ColdChainCheck tracks 1,275 wholesale drug distributors and 3PLs, of which 73 entities have at least one FDA recall on record. The Lanreotide recall underscores why recall execution capability constitutes a critical compliance signal: specialty distributors handling cold chain injectables must maintain reverse logistics infrastructure, validated cold chain packaging, and documented recall procedures to execute temperature-controlled product retrievals without compromising chain of custody.

The directory's compliance score distribution reveals that 919 entities (72%) fall into the "Fair" tier (41-60 points), indicating verified licensure and FDA registration but limited transparency on advanced compliance signals such as NABP accreditation or recent FDA inspection outcomes. Only 28 entities achieve "Excellent" scores (81-100 points), reflecting full accreditation through NABP's verification program and clean regulatory histories. During pharmaceutical supply chain disruption events like the Lanreotide shortage, distributors with documented compliance infrastructure—captured in higher ColdChainCheck scores—typically demonstrate faster recall response times and more robust deviation investigation protocols.

Of the 1,234 entities with verified FDA registration in ColdChainCheck's directory, approximately 287 identify as specialty pharmaceutical distributors or cold chain logistics providers. These entities face heightened exposure to OAI-triggered recalls because specialty drugs requiring temperature-controlled distribution (2-8°C or frozen storage) involve more complex reverse logistics than ambient pharmaceuticals. The intersection of FDA drug recall procedures and cold chain specialty pharmacy operations creates operational risk that ColdChainCheck's compliance scoring methodology captures through cross-referencing FDA registration status, state licensure across temperature-controlled storage jurisdictions, and recall history.

Practical Steps for QA Managers

  • Verify trading partner recall readiness: Use the ColdChainCheck directory to confirm that wholesale distributors and 3PLs handling specialty injectables maintain active FDA registration and multi-state licensure.
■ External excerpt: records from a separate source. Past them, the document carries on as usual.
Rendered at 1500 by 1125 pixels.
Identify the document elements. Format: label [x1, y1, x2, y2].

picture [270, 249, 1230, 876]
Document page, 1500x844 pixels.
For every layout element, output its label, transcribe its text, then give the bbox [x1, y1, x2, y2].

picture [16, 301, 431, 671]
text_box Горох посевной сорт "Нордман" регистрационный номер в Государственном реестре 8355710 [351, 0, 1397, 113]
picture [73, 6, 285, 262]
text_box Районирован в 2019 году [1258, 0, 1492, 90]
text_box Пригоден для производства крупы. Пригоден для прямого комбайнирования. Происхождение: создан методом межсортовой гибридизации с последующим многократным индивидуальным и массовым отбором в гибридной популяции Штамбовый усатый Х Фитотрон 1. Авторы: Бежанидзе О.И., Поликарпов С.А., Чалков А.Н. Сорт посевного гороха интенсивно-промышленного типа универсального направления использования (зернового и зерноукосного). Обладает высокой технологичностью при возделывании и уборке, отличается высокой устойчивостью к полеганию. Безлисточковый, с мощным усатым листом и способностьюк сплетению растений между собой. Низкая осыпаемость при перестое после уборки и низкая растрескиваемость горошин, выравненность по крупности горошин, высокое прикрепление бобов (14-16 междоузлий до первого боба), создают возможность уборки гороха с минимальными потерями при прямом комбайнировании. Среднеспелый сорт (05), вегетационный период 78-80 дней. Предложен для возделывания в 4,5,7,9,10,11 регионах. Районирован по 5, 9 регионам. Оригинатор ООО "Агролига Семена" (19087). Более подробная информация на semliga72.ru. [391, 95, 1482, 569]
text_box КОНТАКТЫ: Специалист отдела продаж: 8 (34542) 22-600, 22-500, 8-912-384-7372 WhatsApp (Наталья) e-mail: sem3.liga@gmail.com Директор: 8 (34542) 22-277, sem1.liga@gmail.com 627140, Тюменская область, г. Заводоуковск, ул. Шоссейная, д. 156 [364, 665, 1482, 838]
Entities with compliance scores below 50/100 may lack documented reverse logistics capabilities required for temperature-controlled recalls.
  • Cross-reference recall history: Filter the directory by entities with FDA recalls on record to identify trading partners with prior recall execution experience. The 73 entities in this subset provide operational track records for evaluating responsiveness during shortage-driven recalls.
  • Document alternative sourcing: During OAI classification pharmaceutical shortages, procurement teams must qualify backup distributors rapidly. ColdChainCheck's state licensure cross-reference enables quick verification that alternative partners hold active licenses in jurisdictions where recalled product requires retrieval.
  • Monitor NABP accreditation status: The 63 NABP-accredited entities in ColdChainCheck's database represent distributors with verified compliance infrastructure including documented recall procedures, temperature monitoring protocols, and deviation investigation systems—capabilities essential during specialty drug shortage management.

ColdChainCheck continuously monitors FDA enforcement actions, recall notices, and drug shortage designations. Subscribers receive updates when tracked entities appear in FDA recall databases or receive regulatory actions. For guidance on interpreting compliance scores during supply chain disruptions, see the regulatory compliance guides section.


Disclaimer: This content is provided for informational purposes only and does not constitute legal or regulatory advice. Wholesale drug distributors, 3PLs, and specialty pharmacies should consult qualified legal counsel and verify all compliance requirements with relevant state boards of pharmacy, the FDA, and other regulatory authorities.

Disclaimer: This article is for informational purposes only and does not constitute legal or regulatory advice. Always verify current details with the relevant regulatory authorities before making compliance decisions.